También en 2024 diversas organizaciones, Public Eye entre ellas, habían denunciado la política abusiva de Nestlé con respecto a la adquisición de café producido por cafetaleros mexicanos. Según Public Eye, aun cuando Nestlé prometió que a partir de 2025 también ella sería

“líder del sector desde el punto de vista ético [ya que] el 100% de su producción iba a ser ‘responsable’”, de todos modos, continuó aplicando un régimen de compras despiadado, sobre todo de su café soluble, el famoso Nescafé. Pero nada ha cambiado para los agricultores locales, que tienen que aceptar precios bajísimos, aseguró Public Eye tras investigar el problema en la región cafetalera del Soconusco, al sur de México, donde se produjeron airadas protestas contra la multinacional suiza. La ONG tituló su investigación “Esperanza pulverizada. Cómo Nestlé está llevando a la ruina a los caficultores” (https://stories.publiceye.ch/nescafe-mexiko/).

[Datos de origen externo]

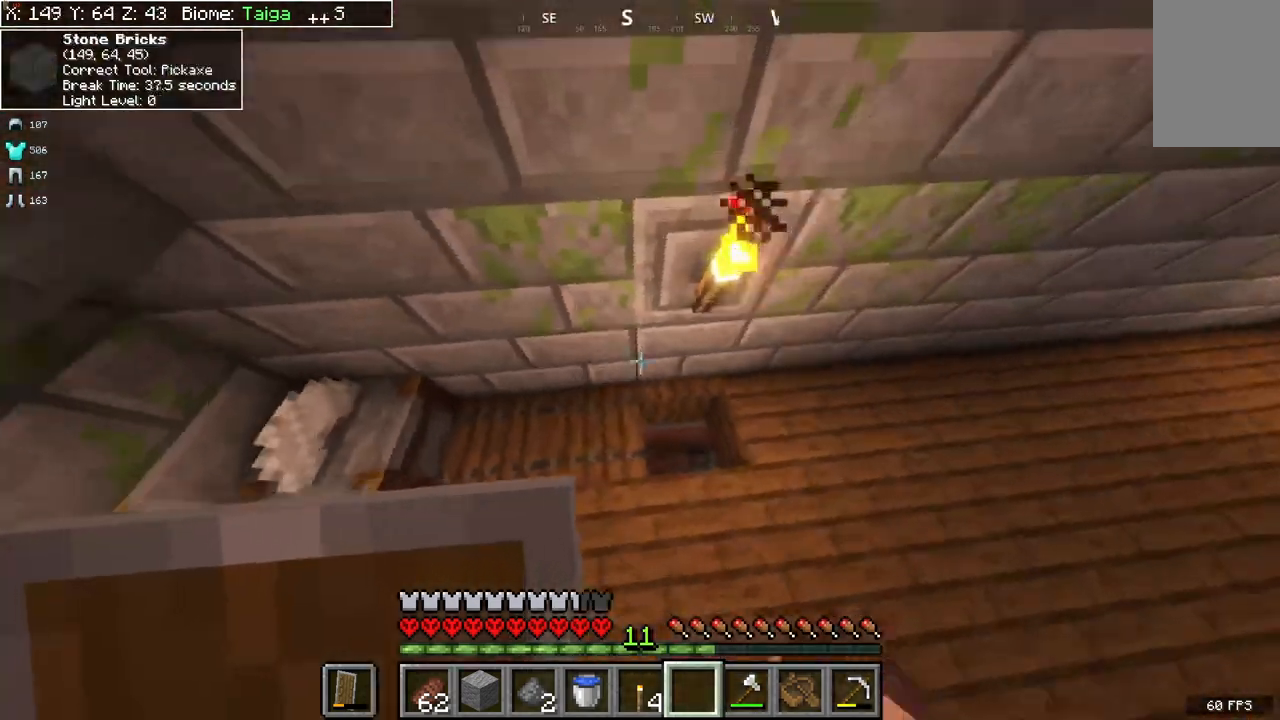
{"keys": [], "mouse": ["right"], "events": [[100, "space", "up"], [133, "d", "up"], [133, "mouse_right", "down"], [200, "mouse_right", "up"], [433, "mouse_right", "down"]]}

Poco antes, en 2021, se denunció a Nestlé por la contaminación de una parte de sus Pizzas Buitoni, que causó graves enfermedades.

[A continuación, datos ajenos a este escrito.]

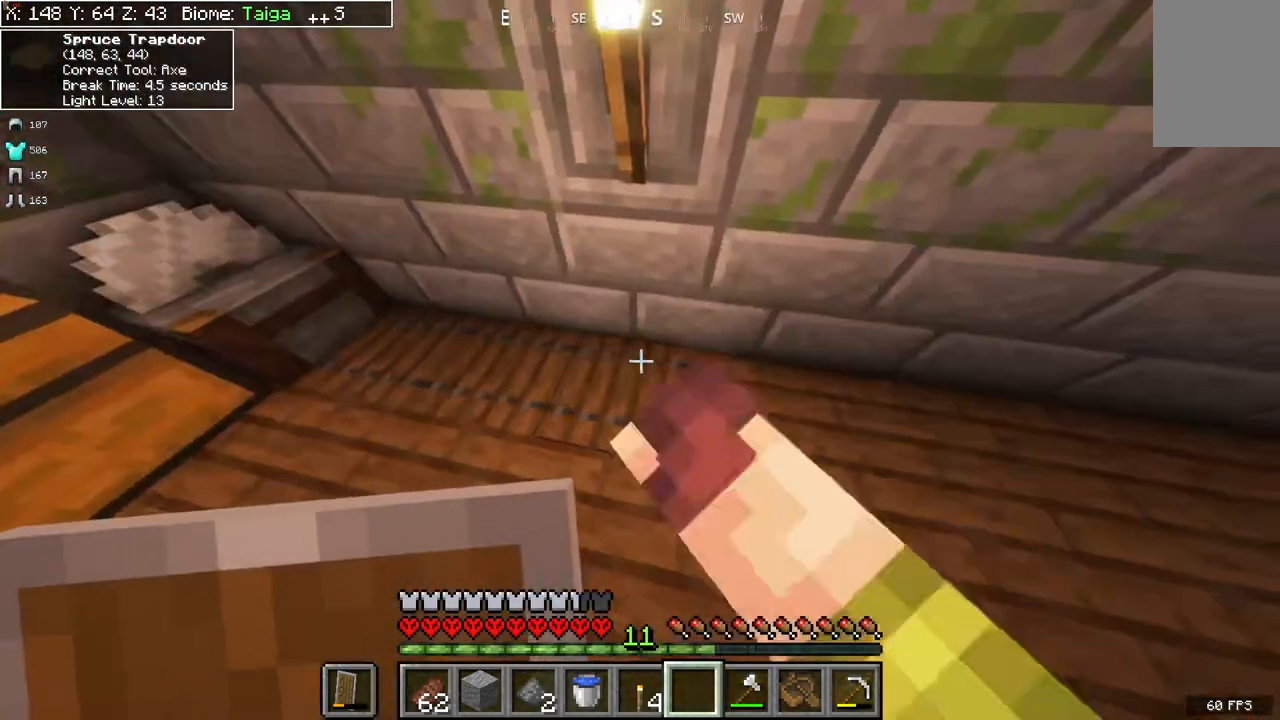
{"keys": ["w"], "mouse": [], "events": [[67, "mouse_right", "up"], [267, "w", "down"]]}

Y en la década de 1970, en lo que constituye uno de los precedentes históricos del mal comportamiento de esta misma multinacional, cómo olvidar su campaña publicitaria en África desmotivando la lactancia materna para impulsar la venta de su leche en polvo infantil. La misma fue enérgicamente denunciada, en su momento por la organización suiza Declaración de Berna, convertida hoy en Public Eye.

A lo largo de esta extensa serie de escándalos que marcan momentos críticos de unas de las principales empresas mundiales de la alimentación, Nestlé casi siempre ha tratado de dar respuestas. A veces, mostrándose cooperativa y transparente; a veces, incluso disculpándose por lo que pudieron haber sido “errores”. En algunos casos de serias acusaciones, o de demandas judiciales, logró que la sobreseyeran total o parcialmente. Sin embargo, ninguno de sus históricos reflejos y argumentos de autojustificación ha podido despejar las enormes dudas que amplios sectores de la sociedad civil internacional siguen teniendo con respecto a su tan mentada integridad y transparencia. Al igual que todas las multinacionales del sector, la rentabilidad continúa imponiéndose sobre la “ética” de producción y comercialización de la Nestlé.